= EXTRAIT CITÉ =
((
Le juge des référés du Conseil d’État vient de refuser la demande de suspension de l’état d’urgence et celle visant à ordonner au Président de la République de mettre fin à ce régime de pouvoirs exceptionnels.
CE, réf., 27 janvier 2016, n° 396220
La Ligue des droits de l’homme ainsi que 450 universitaires et chercheurs avaient demandé au juge des référés du Conseil d’État d’ordonner la suspension de l’état d’urgence déclaré par le décret du 14 novembre 2015 et prorogé par la loi du 20 novembre 2015 et, à titre subsidiaire, d’enjoindre le Président de la République d’y mettre fin.
Le juge des référés rappelle qu’il n’a pas la possibilité de suspendre une loi. En effet, si l’état d’urgence a bien été pris par décret, il a ensuite été prorogé par la loi. Il s’ensuit que la demande des requérants de suspendre l’application d’une loi ne peut aboutir devant le Conseil d’État. La seule possibilité aurait été, pour les requérants, de poser une question prioritaire de constitutionnalité, qui aurait pu ensuite être transmise au Conseil constitutionnel.
))
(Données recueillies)
((
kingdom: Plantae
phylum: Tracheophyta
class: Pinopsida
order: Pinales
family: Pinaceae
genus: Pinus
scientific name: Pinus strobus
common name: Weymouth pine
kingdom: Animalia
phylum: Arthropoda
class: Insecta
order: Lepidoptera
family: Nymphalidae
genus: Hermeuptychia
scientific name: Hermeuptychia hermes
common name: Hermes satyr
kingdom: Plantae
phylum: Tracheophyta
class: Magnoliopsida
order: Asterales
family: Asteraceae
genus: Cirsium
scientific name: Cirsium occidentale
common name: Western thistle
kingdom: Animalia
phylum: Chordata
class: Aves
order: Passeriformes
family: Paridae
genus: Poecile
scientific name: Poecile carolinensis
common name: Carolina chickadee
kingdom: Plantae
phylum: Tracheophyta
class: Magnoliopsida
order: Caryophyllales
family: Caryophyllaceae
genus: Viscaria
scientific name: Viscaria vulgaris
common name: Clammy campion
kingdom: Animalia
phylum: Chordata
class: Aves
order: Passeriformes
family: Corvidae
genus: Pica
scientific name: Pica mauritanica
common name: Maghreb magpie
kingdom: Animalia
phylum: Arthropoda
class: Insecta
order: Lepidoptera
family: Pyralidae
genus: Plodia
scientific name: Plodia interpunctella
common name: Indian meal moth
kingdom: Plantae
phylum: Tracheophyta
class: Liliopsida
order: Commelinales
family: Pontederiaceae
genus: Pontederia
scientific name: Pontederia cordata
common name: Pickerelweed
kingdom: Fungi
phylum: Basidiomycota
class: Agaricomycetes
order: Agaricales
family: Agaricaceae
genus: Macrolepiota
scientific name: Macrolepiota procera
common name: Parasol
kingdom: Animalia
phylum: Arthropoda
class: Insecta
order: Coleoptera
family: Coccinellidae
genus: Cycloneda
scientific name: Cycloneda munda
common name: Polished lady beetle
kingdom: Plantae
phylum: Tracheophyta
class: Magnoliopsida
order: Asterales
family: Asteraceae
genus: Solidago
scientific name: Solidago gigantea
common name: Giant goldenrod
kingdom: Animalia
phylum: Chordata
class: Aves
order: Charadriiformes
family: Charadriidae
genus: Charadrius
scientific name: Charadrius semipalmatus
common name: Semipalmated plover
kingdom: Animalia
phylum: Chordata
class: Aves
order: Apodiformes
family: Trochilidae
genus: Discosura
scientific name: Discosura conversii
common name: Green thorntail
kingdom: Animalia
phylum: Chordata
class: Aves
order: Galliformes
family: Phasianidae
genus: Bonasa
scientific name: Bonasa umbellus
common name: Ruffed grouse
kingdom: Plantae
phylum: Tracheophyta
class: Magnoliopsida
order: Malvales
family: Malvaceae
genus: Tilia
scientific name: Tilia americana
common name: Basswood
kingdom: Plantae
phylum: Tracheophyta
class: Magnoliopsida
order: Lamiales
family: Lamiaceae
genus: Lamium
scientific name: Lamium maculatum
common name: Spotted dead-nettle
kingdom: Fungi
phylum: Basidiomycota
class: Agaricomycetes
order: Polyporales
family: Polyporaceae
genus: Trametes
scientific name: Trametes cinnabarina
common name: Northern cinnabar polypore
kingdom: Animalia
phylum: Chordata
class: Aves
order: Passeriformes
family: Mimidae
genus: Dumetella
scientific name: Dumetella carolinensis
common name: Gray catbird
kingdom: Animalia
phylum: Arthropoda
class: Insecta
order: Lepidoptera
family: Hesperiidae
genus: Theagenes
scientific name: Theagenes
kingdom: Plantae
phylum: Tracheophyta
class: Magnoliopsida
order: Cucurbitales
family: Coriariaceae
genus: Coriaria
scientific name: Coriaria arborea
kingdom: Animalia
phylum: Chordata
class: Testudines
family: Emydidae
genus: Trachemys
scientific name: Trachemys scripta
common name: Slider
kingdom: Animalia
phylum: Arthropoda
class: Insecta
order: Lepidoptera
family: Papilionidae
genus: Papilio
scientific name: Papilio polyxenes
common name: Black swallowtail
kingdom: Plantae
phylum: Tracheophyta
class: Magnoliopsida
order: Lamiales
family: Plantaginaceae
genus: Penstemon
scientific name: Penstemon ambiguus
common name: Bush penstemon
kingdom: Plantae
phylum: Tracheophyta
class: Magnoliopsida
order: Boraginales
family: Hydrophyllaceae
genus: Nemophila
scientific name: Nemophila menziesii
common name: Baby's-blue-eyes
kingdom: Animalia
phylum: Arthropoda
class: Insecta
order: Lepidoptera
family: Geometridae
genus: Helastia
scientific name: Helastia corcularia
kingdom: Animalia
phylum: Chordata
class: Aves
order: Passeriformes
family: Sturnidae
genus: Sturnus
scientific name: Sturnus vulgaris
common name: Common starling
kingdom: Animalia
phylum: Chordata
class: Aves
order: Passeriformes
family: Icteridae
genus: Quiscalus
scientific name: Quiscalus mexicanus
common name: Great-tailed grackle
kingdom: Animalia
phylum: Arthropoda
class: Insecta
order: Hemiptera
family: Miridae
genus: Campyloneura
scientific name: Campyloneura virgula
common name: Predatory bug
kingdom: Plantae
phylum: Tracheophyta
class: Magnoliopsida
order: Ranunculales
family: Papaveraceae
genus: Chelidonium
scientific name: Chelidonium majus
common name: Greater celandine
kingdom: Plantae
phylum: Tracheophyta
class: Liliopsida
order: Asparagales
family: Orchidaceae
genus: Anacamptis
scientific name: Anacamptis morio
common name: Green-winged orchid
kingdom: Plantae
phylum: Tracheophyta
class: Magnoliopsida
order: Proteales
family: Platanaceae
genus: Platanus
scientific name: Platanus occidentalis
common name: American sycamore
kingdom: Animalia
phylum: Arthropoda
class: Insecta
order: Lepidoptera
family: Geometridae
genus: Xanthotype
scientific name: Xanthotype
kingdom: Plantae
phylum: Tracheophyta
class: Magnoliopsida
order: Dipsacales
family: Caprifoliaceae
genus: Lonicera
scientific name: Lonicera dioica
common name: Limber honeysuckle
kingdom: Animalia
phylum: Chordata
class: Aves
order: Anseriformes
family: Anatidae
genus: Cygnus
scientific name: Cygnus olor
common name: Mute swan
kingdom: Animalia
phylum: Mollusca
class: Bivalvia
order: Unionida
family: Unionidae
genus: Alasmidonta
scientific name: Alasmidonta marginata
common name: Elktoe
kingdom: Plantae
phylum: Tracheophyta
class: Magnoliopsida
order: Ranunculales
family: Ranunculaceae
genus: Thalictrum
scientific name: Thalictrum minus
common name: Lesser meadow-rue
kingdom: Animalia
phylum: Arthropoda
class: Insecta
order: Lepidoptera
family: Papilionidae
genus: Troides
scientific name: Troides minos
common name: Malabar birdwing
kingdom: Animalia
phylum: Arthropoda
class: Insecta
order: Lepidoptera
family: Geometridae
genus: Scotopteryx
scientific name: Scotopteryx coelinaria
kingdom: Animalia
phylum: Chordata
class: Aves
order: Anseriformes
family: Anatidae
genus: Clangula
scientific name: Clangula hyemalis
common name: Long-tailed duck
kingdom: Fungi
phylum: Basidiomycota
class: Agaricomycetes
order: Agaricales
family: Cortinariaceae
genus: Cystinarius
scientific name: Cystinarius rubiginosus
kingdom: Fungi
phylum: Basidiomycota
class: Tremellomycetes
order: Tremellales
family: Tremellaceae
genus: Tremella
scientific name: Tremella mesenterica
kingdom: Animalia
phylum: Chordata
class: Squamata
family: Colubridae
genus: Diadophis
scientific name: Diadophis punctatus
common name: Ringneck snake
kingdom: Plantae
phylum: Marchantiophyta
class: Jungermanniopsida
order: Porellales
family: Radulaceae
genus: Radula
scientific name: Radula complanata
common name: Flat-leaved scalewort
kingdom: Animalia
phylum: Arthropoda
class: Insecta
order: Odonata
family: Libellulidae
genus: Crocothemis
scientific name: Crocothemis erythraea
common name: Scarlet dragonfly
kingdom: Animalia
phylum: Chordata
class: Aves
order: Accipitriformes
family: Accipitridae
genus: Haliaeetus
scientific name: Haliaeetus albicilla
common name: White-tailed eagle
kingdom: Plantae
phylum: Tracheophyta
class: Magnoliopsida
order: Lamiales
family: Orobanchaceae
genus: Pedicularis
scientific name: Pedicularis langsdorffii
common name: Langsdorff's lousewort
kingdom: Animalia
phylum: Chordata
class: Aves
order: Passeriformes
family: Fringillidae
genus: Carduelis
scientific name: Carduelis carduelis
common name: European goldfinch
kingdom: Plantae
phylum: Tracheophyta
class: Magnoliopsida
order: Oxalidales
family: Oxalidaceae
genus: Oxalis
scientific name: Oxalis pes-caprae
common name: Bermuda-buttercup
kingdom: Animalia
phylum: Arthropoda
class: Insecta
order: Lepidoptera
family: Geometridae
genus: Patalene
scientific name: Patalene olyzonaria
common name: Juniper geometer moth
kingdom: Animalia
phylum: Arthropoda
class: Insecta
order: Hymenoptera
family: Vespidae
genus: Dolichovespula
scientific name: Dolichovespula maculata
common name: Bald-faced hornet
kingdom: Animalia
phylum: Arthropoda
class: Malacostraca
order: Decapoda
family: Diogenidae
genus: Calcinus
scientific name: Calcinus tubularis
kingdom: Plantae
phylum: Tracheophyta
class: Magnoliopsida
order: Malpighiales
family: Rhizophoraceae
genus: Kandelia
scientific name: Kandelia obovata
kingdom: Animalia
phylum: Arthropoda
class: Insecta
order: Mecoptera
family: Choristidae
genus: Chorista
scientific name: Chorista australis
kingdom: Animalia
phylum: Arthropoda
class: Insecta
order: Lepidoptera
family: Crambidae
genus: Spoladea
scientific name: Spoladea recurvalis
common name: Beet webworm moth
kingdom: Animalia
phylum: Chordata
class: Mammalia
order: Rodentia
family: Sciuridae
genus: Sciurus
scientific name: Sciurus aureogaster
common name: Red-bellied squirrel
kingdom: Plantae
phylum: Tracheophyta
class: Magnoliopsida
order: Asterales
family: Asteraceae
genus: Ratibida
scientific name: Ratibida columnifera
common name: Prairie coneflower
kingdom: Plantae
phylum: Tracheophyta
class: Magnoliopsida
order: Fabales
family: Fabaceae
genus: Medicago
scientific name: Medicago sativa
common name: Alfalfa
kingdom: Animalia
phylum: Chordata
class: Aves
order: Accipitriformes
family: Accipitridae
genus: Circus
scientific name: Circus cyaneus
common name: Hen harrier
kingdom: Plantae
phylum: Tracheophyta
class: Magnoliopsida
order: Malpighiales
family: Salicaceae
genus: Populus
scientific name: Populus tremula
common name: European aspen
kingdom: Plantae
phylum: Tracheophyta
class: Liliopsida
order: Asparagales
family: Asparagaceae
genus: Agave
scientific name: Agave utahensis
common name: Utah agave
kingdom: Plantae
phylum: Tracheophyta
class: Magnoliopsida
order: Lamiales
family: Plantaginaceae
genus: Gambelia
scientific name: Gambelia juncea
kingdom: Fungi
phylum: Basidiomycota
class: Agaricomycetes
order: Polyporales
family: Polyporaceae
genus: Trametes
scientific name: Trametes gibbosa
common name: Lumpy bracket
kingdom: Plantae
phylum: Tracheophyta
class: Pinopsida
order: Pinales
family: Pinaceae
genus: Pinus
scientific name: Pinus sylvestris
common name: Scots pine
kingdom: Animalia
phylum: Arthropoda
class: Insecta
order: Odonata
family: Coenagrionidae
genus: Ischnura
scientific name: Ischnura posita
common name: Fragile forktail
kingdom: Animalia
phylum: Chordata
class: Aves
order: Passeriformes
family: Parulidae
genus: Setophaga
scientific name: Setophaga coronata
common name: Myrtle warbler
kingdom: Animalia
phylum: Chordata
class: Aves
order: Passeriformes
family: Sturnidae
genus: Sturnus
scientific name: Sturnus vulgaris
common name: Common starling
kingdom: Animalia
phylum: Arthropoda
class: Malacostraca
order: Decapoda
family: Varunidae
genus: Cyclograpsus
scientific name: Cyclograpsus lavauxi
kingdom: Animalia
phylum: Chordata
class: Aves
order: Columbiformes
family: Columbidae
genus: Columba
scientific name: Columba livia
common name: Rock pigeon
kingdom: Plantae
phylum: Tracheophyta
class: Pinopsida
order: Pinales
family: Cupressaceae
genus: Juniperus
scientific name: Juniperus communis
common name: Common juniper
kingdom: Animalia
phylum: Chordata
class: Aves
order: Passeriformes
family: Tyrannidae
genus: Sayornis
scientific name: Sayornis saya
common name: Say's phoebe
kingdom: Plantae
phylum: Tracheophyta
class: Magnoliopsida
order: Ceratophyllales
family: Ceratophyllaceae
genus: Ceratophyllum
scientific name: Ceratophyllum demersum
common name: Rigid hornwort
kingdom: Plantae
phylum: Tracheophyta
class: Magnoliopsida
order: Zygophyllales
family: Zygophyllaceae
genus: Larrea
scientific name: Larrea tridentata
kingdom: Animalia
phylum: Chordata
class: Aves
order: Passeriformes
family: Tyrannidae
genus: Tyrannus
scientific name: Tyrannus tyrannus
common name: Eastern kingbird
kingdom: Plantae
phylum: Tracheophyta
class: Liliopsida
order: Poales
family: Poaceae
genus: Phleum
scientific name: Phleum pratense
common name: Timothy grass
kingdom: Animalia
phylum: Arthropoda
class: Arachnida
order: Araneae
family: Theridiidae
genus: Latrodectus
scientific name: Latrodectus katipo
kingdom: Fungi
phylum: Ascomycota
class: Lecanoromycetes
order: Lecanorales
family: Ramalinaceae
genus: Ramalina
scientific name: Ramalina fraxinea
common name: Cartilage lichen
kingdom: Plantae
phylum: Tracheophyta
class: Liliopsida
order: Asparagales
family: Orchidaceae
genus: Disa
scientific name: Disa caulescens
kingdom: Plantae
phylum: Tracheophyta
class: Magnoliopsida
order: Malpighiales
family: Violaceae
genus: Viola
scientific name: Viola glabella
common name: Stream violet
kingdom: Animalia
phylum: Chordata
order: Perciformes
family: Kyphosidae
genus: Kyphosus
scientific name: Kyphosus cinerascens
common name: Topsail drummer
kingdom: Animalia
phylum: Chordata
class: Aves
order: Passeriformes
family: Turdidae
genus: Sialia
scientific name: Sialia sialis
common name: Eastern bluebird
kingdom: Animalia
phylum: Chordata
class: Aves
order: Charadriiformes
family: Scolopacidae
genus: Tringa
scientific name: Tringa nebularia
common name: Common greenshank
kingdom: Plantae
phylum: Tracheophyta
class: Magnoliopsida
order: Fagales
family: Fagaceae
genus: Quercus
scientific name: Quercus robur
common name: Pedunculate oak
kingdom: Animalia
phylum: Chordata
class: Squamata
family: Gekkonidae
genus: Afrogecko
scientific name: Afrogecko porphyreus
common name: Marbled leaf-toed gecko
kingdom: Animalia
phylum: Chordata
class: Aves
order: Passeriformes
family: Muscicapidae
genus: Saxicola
))
= EXERCICES À RÉALISER =
(A) D'après le texte sur le refus de suspendre l'état d'urgence, par quelle loi ce régime a-t-il été prorogé ?
(B) Rédigez la suite du texte sur le refus de suspendre l'état d'urgence, à partir de sa dernière phrase.

= RÉPONSES AUX EXERCICES =
(A) Il a été prorogé par la loi du 20 novembre 2015.

(B)
Par ailleurs, en ce qui concerne la demande d’injonction de suspension de l’état d’urgence au Président de la République, le juge des référés rappelle que le Chef de l’État dispose d’un large pouvoir d’appréciation pour mettre fin à l’état d’urgence avant le délai de trois mois prévu par la loi du 20 novembre 2015. Cependant le silence de la loi de 1955 relative à l’état d’urgence concernant les conditions de mise en œuvre de la fin anticipée de l’état d’urgence ne peut être interprété comme échappant à tout contrôle du juge. Ainsi le juge des référés constate qu’en l’espèce, le Président de la République n’a pas porté une atteinte grave et manifestement illégale à une liberté fondamentale qui pourrait justifier que le juge des référés demande la suspension de l’état d’urgence. En effet, le péril imminent résultant d’atteintes graves à l’ordre public existe encore, divers attentats ont été déjoués en France et certains ont eu lieu à l’étranger. Par ailleurs, la France est engagée dans des opérations militaires extérieures visant à détruire les mouvements à l’origine des attentats.